Exercise task:
Copy the records word for word, beginning at the line that contains "family: Fabaceae" and continuing to the end of the records. Leave the pictures out of your copy.

--- start Records supplied ---

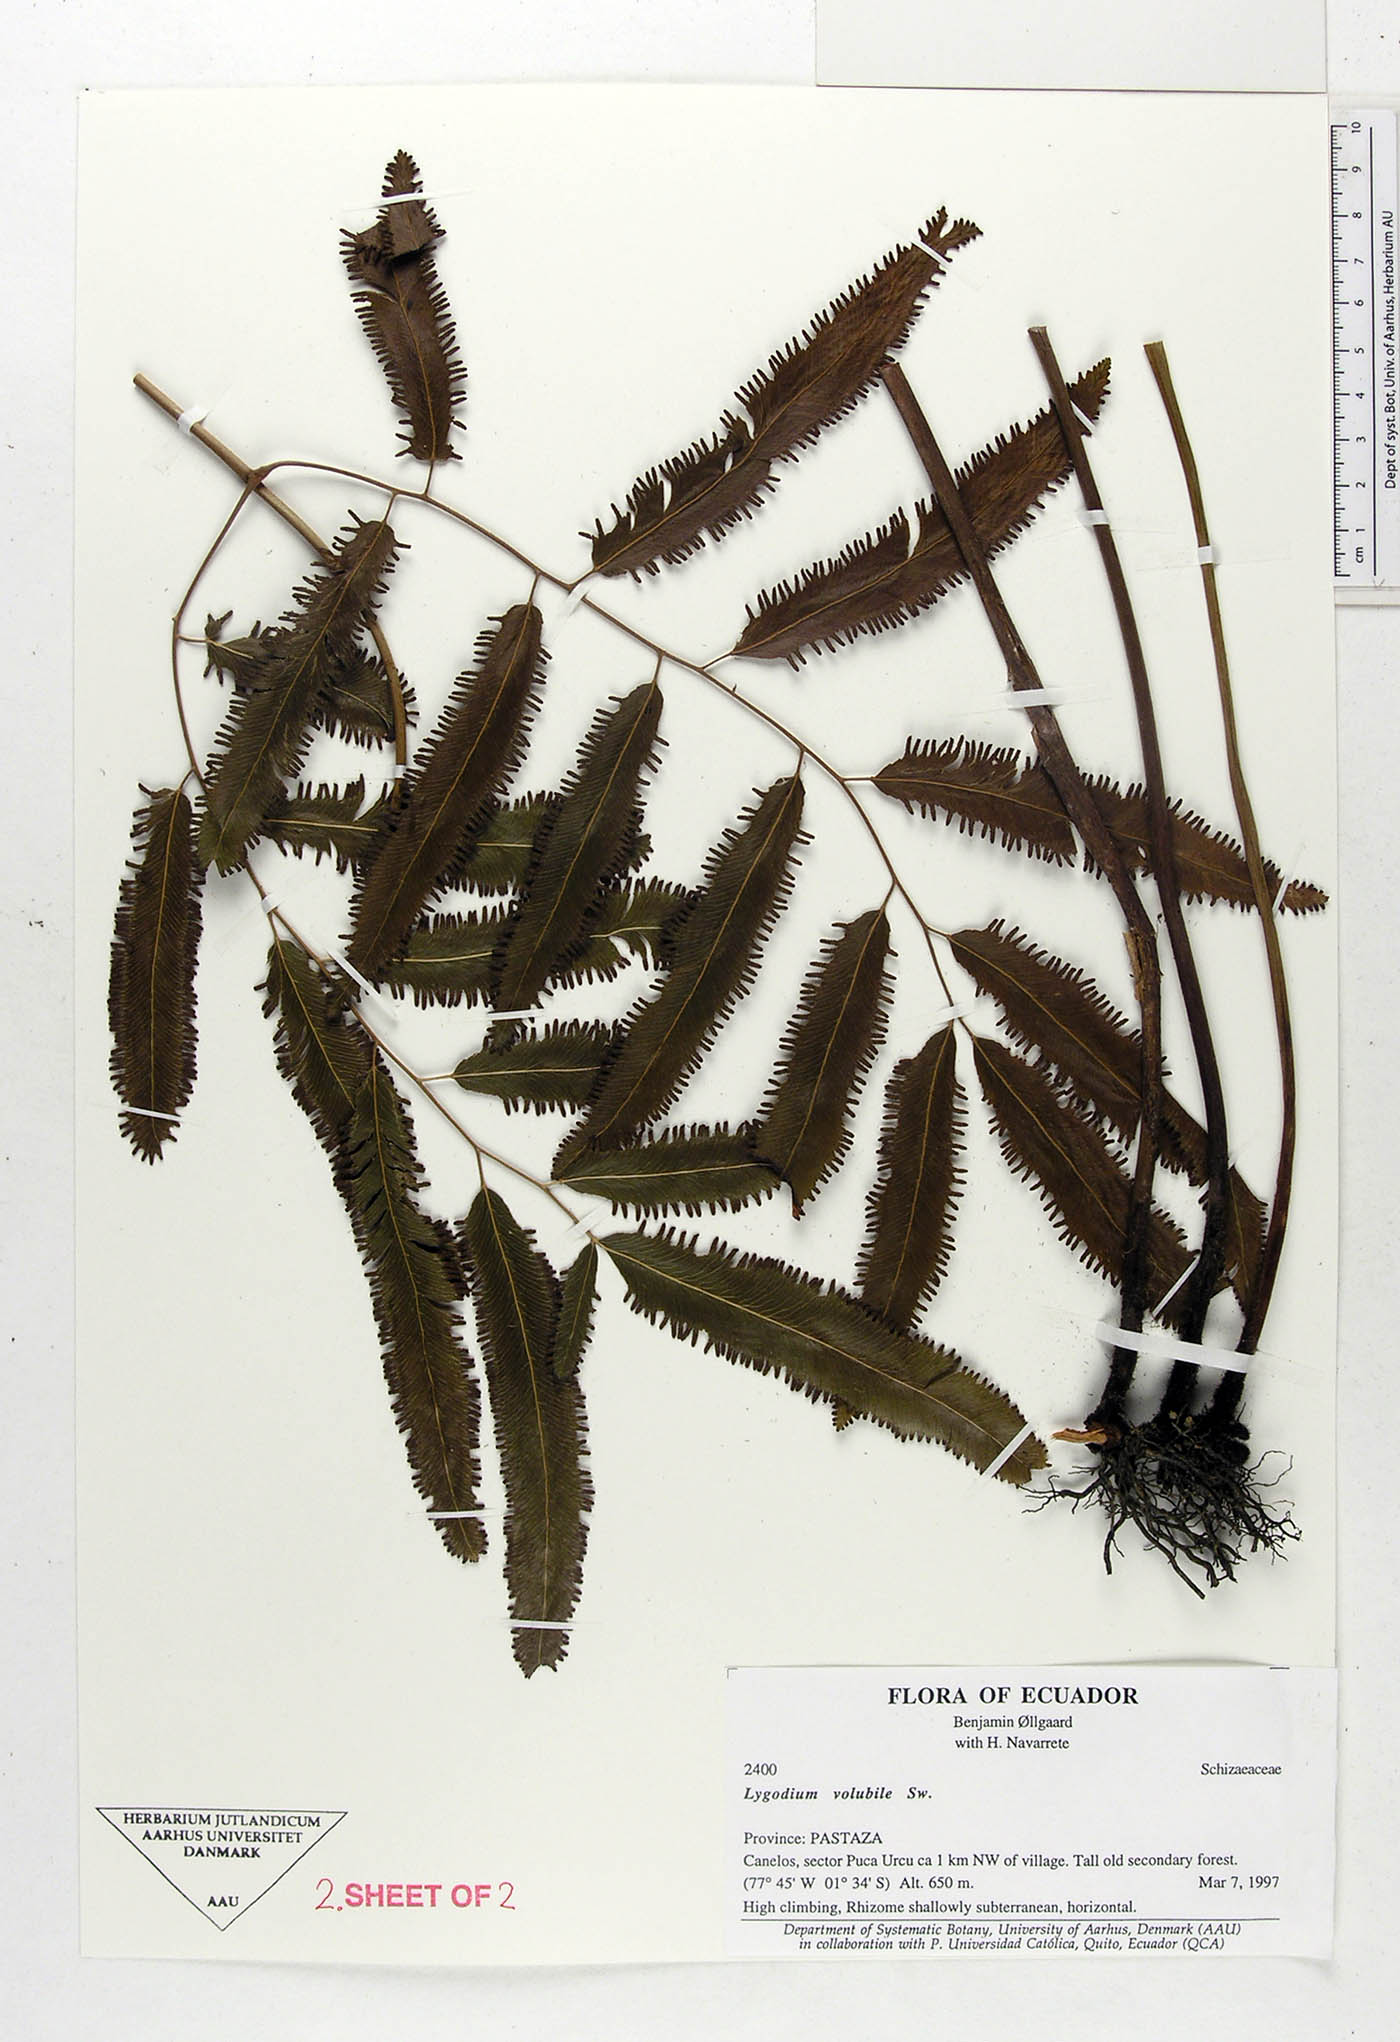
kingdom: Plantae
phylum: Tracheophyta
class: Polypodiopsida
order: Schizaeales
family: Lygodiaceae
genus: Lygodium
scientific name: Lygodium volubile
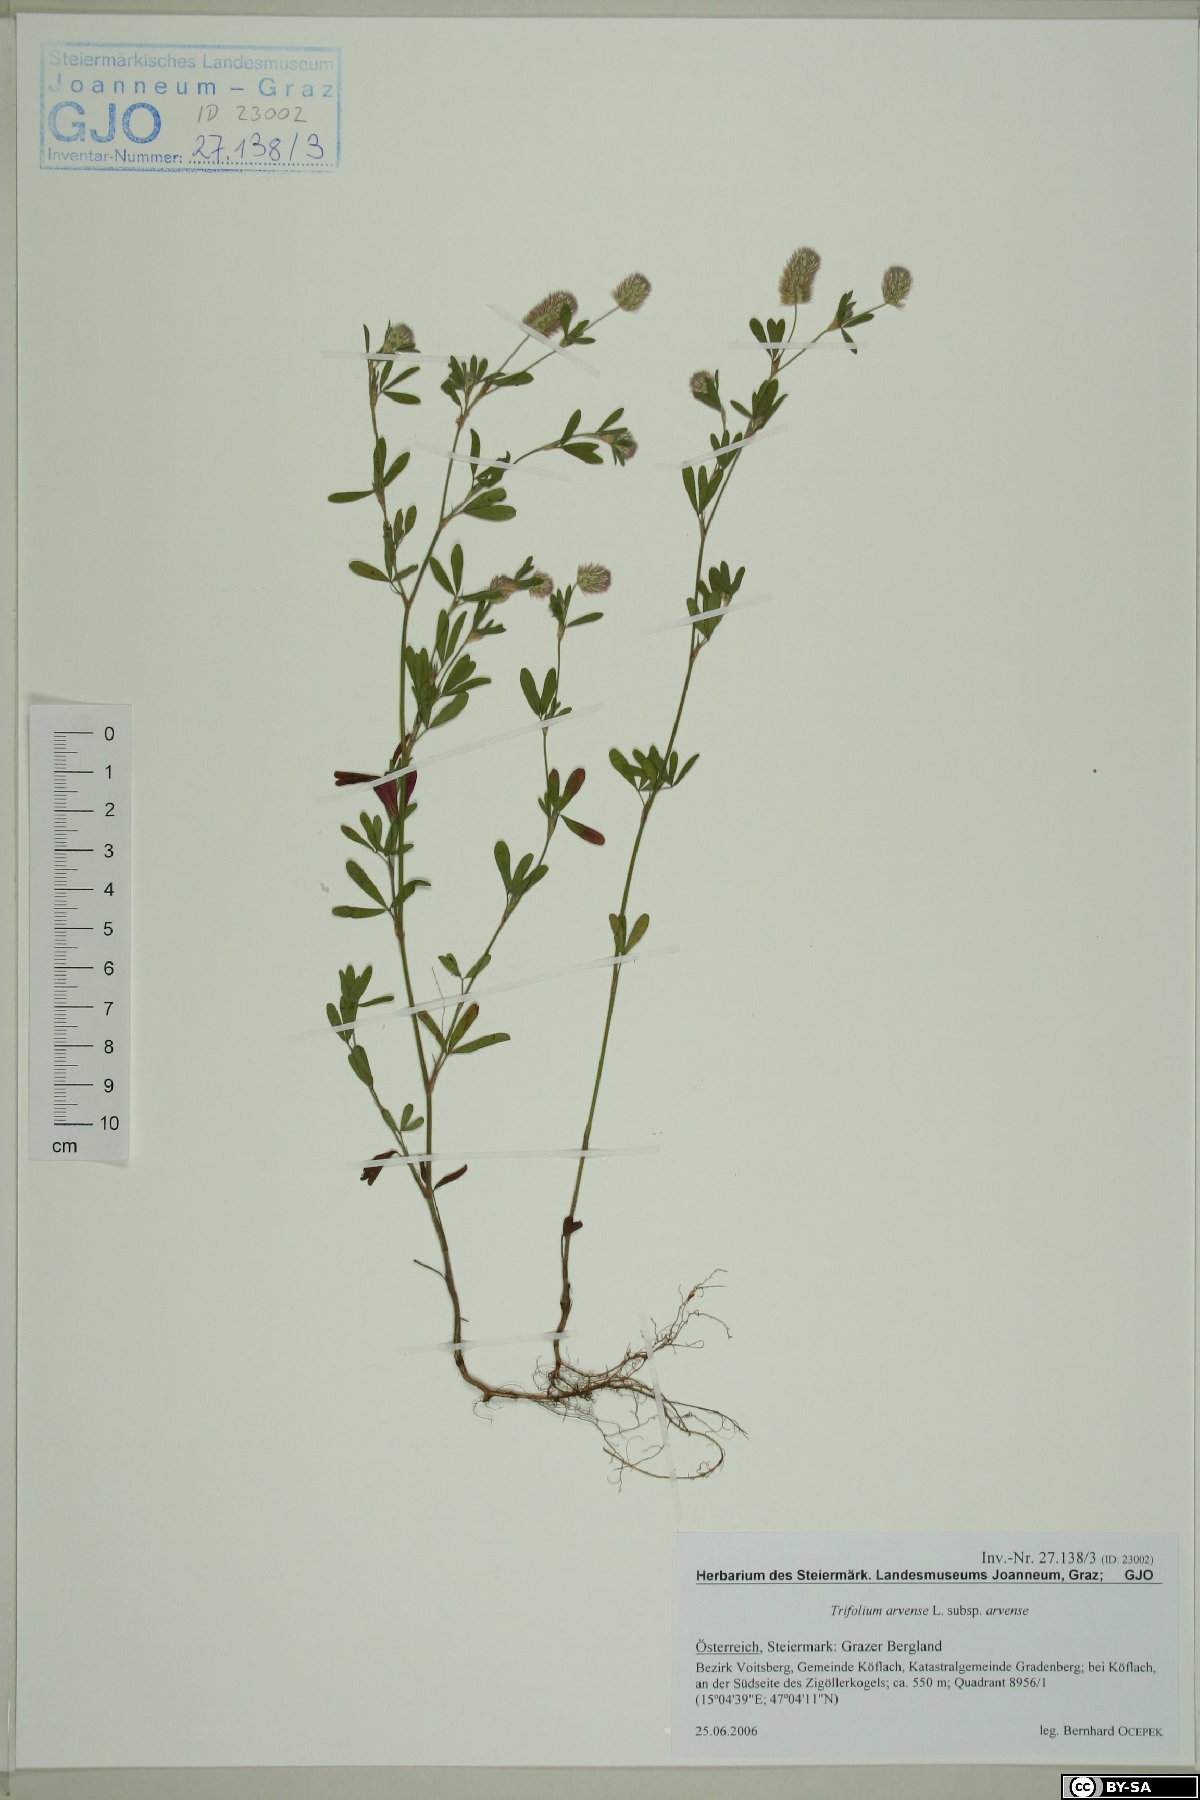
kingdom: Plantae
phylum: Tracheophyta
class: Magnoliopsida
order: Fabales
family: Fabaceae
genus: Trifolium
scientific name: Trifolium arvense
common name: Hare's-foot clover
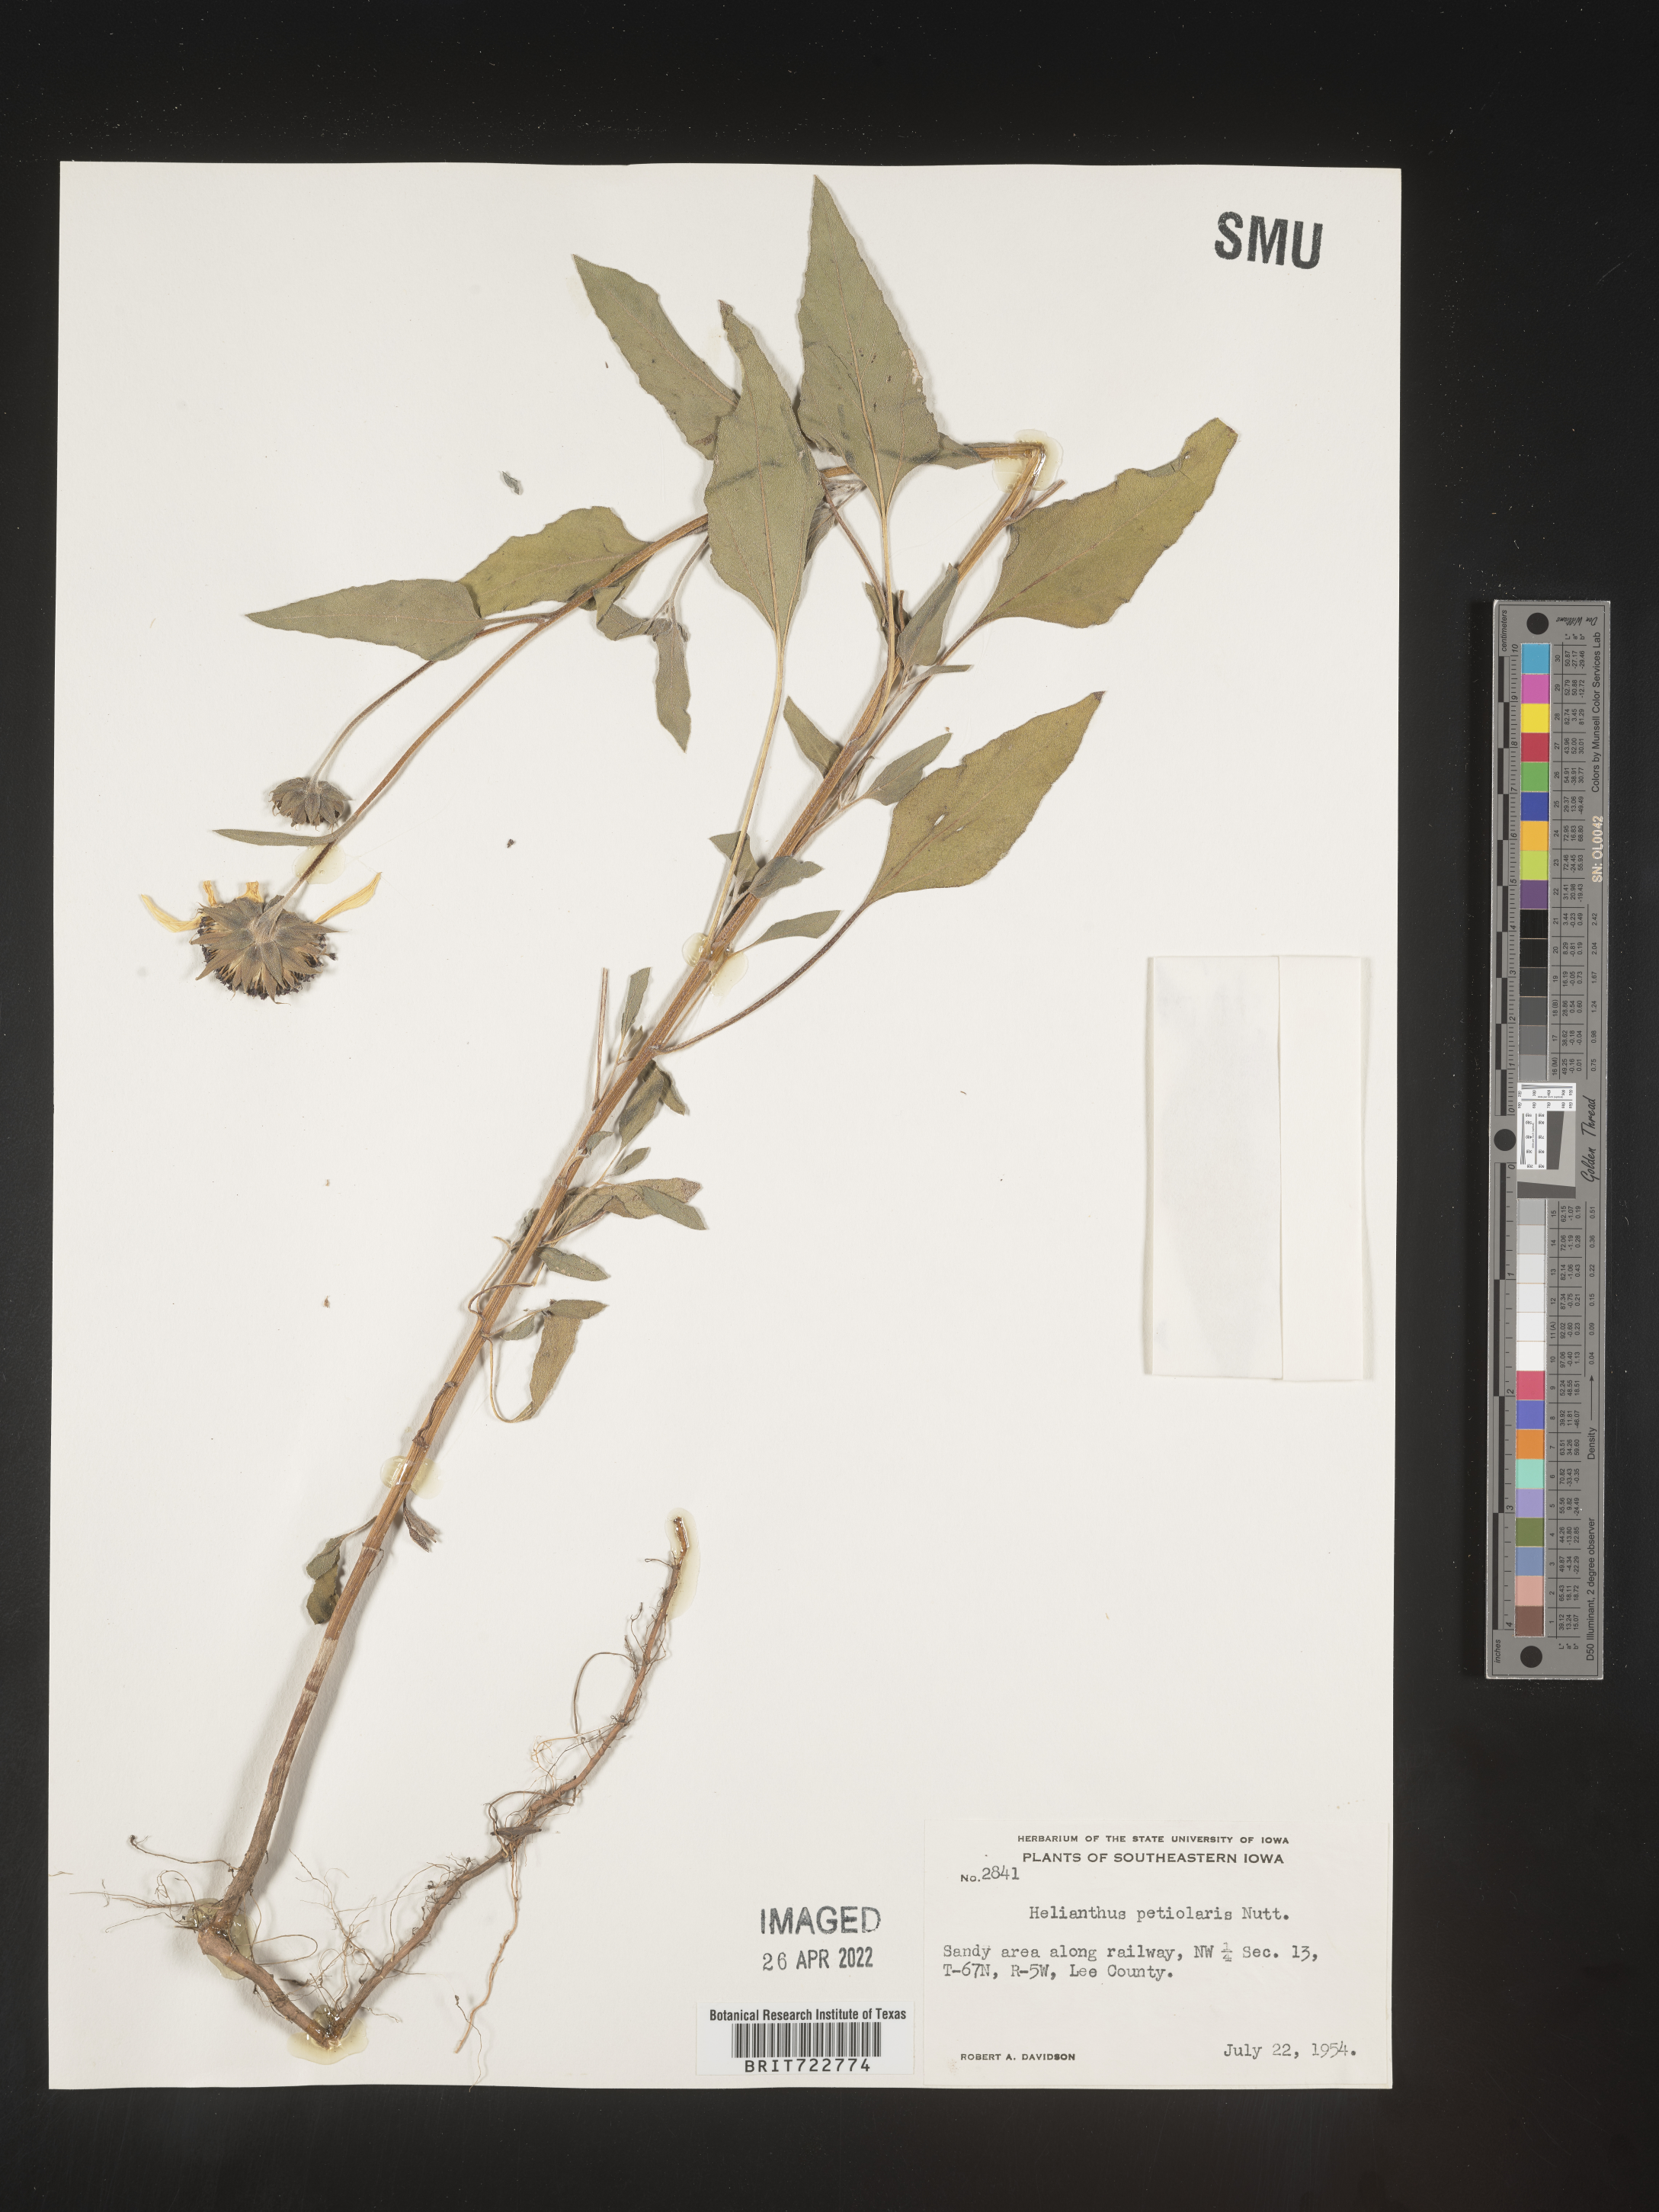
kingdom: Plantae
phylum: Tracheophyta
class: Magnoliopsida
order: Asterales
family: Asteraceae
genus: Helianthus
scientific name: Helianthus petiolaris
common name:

--- end Records supplied ---

Answer for the task:
family: Fabaceae
genus: Trifolium
scientific name: Trifolium arvense
common name: Hare's-foot clover
kingdom: Plantae
phylum: Tracheophyta
class: Magnoliopsida
order: Asterales
family: Asteraceae
genus: Helianthus
scientific name: Helianthus petiolaris
common name:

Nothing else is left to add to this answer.